Something caused an explosion and his beloved brother Chick was caught in the fire. My father heard his brother’s screams as he burned to death but was powerless to help.

It was something he could never talk about because it was too painful.

My mother told only a few remnants about her tough early life. Her father, who was unbelievably mean, threw her out of the house when she was in sixth grade. She had to live with her older sisters, earning her keep by babysitting and cleaning for other people.

I never heard her talk about having a good time as a youngster. It was only when I brought home my first boyfriend that I realized my mother also had fun in her life.

When Mom quizzed Kenny about his parents, she was excited to learn his mother was one of her former best friends. She told me how they went skating each week and how much she loved it. It was in that skating rink that she met the handsome guy she married.

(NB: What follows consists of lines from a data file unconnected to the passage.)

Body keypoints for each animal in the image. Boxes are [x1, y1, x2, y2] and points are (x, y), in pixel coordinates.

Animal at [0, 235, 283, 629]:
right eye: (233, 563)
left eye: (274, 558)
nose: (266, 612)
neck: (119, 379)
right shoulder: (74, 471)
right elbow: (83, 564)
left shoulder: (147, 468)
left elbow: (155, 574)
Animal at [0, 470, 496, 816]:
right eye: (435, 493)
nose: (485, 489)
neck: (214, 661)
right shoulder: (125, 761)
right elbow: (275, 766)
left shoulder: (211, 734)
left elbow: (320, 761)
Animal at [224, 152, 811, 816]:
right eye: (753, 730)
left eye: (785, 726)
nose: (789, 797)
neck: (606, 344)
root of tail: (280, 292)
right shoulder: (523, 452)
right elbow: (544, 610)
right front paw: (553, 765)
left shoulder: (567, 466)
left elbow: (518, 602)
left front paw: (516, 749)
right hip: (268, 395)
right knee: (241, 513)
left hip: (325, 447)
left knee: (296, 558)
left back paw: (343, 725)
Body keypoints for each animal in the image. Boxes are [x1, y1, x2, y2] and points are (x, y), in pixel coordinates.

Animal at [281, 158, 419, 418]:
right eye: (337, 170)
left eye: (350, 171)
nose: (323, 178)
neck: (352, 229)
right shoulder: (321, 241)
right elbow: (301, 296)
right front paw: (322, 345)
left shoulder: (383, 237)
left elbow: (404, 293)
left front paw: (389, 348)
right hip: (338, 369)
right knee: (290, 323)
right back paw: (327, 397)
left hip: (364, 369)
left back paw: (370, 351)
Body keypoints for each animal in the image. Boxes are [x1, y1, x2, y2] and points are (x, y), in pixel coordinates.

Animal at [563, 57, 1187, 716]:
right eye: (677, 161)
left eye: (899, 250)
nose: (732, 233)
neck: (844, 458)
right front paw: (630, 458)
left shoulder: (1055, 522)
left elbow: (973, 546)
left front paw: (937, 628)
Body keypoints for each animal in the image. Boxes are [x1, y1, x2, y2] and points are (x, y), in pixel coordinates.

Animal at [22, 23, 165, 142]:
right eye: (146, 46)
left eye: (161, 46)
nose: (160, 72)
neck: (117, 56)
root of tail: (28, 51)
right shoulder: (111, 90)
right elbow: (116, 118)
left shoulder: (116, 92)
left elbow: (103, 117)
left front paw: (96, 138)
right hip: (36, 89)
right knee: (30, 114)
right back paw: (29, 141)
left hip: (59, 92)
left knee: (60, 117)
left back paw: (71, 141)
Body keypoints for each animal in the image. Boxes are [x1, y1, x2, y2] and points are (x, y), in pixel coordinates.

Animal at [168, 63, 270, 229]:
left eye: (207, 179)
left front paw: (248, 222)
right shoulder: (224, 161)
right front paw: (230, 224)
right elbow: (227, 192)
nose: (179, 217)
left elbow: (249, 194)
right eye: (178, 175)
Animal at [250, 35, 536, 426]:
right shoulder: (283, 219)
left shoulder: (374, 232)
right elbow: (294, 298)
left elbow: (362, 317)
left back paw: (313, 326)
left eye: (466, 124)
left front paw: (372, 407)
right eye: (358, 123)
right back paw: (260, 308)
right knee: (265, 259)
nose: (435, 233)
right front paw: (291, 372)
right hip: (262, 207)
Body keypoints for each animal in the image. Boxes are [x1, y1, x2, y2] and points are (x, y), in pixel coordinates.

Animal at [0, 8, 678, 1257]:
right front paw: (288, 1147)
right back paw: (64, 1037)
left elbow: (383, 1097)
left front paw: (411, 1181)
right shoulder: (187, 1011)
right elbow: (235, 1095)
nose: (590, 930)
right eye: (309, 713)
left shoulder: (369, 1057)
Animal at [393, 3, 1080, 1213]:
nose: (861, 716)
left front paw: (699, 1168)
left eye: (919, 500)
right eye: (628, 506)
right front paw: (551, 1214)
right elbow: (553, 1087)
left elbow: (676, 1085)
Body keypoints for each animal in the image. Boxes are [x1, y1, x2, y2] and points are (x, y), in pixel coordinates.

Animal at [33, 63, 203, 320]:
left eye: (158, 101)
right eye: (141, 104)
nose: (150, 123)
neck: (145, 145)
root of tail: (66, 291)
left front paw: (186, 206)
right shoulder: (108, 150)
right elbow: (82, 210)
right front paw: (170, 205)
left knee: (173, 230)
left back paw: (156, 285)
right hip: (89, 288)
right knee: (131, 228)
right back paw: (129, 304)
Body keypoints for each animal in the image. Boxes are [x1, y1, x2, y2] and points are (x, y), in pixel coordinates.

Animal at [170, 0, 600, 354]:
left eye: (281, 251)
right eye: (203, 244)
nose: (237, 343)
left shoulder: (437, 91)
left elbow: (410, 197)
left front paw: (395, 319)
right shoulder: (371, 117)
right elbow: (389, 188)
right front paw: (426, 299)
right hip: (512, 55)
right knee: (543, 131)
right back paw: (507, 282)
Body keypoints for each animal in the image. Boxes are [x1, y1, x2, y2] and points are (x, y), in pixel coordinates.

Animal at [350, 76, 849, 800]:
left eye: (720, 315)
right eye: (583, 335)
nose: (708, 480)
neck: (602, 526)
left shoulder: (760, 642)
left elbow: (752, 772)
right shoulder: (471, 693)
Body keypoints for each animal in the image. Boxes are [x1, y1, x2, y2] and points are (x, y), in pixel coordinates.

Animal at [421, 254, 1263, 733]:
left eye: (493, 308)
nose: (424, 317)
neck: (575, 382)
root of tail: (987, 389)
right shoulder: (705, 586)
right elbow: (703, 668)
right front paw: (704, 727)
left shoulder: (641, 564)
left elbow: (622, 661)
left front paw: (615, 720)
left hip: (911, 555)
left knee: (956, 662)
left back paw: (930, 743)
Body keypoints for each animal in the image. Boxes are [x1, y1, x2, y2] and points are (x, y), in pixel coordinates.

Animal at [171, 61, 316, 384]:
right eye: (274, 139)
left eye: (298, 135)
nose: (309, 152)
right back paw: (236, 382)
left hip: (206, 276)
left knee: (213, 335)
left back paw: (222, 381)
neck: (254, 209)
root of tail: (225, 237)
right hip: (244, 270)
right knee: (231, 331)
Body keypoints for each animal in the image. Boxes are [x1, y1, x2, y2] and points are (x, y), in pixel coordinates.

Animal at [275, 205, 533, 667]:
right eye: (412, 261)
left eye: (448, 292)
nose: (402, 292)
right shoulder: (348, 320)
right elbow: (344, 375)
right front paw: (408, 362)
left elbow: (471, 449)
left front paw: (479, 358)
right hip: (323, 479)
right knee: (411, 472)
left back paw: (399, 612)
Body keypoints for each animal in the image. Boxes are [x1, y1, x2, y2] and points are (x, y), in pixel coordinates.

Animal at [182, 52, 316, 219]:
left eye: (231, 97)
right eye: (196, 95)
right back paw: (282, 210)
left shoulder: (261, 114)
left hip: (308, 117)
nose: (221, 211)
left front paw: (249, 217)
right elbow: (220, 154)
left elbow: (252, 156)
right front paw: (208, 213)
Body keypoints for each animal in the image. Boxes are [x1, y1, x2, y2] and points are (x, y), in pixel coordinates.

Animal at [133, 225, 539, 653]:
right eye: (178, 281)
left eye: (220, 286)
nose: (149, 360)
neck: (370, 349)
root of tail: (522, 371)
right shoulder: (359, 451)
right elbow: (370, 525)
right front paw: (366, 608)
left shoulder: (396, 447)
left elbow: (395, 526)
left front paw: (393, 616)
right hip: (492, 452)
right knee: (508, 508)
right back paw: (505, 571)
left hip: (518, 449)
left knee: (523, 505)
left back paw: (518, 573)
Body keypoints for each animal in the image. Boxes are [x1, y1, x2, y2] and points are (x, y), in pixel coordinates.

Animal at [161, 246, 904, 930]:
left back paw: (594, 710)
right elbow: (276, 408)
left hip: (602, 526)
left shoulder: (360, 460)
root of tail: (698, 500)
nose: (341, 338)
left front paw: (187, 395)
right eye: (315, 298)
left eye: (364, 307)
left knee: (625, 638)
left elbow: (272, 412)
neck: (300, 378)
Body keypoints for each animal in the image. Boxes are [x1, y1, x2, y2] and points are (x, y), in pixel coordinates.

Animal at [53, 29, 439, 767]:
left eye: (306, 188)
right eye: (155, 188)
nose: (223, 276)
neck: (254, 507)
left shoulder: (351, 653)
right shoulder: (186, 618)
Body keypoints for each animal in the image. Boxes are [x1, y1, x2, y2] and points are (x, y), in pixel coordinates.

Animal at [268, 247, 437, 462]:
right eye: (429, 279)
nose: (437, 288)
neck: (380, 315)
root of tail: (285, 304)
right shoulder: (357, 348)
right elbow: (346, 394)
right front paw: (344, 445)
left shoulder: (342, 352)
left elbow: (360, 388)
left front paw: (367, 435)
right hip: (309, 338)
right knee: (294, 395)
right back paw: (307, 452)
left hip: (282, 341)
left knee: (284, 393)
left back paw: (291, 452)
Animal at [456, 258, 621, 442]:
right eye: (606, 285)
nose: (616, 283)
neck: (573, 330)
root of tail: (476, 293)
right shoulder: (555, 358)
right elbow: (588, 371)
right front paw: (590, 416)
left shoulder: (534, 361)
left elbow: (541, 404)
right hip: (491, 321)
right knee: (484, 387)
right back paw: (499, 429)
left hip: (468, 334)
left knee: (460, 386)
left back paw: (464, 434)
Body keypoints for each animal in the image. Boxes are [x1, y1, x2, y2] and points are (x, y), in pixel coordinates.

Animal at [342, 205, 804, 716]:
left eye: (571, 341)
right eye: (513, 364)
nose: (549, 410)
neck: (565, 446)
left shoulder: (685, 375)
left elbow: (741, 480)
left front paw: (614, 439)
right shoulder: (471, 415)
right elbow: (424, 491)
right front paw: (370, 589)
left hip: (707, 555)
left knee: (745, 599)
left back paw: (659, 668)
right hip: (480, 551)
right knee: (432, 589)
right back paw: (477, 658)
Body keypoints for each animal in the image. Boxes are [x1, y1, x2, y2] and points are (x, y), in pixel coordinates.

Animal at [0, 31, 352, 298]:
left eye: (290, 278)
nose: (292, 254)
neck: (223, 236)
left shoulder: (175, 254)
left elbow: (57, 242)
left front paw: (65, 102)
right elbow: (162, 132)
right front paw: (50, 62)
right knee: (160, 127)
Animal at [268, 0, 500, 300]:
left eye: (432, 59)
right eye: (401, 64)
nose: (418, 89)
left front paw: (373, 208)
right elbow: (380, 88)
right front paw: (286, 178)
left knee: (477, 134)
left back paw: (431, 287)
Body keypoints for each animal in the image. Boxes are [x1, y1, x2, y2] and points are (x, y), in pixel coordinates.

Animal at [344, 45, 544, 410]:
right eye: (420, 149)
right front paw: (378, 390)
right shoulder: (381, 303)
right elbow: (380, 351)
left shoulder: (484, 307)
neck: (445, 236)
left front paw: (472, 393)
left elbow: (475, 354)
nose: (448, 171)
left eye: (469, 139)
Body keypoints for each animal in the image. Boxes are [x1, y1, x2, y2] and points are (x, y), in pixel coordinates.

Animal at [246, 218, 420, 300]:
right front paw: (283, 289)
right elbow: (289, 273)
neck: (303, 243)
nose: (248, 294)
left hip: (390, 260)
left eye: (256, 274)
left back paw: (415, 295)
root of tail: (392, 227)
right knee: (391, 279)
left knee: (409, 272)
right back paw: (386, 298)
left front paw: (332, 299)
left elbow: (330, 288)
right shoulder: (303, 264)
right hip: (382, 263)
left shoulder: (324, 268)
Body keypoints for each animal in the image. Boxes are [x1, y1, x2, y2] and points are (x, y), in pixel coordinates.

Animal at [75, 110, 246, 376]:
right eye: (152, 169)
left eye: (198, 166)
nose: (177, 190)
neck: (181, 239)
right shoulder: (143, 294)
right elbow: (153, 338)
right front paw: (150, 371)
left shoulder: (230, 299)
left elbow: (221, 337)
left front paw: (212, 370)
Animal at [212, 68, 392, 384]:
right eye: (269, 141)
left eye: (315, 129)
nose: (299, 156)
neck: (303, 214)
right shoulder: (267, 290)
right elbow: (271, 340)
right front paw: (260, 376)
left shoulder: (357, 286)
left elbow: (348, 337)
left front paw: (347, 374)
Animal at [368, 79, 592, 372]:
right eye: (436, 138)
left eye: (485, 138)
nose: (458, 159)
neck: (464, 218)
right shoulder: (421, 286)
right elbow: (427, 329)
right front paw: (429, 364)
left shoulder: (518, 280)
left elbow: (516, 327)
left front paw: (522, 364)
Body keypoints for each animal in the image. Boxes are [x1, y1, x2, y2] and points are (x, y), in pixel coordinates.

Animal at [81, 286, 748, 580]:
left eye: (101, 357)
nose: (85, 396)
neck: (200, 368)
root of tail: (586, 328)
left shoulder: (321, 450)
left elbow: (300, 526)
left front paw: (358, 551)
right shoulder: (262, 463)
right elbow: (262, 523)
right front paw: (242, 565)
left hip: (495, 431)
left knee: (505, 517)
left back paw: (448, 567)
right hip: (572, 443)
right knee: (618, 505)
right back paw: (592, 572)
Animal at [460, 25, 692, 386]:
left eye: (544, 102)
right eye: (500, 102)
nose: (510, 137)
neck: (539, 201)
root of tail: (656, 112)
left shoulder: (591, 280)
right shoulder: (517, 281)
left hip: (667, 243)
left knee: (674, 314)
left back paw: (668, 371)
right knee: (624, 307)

Do your parents ever talk about how they met? If not, it’s a good starting place for you to ask about the life your parents had before you came along.

My daughter Maria made the observation that kids don’t know what their parents went through in life.

“Knowing their stories might mend a hold or two in your own life,” she said.

Knowing family stories can also teach you a lot about your own life.

My mother tells the story about Frank, a boarder everyone hated. Except me.

As a baby, Mom said I reached my arms out to Frank whenever he went by. He would pick me up and gleefully carry me around the house.

When she told the story, I learned something about me: I always loved people.

The story also told me how to get along with difficult people: Love them first.

Researchers have found that sharing family stories across generations strengthens family bonds. It connects generations.

Most of all, family stories can help you understand yourself as well as your family.

Want to leave a legacy? Capture those family stories for you and future generations.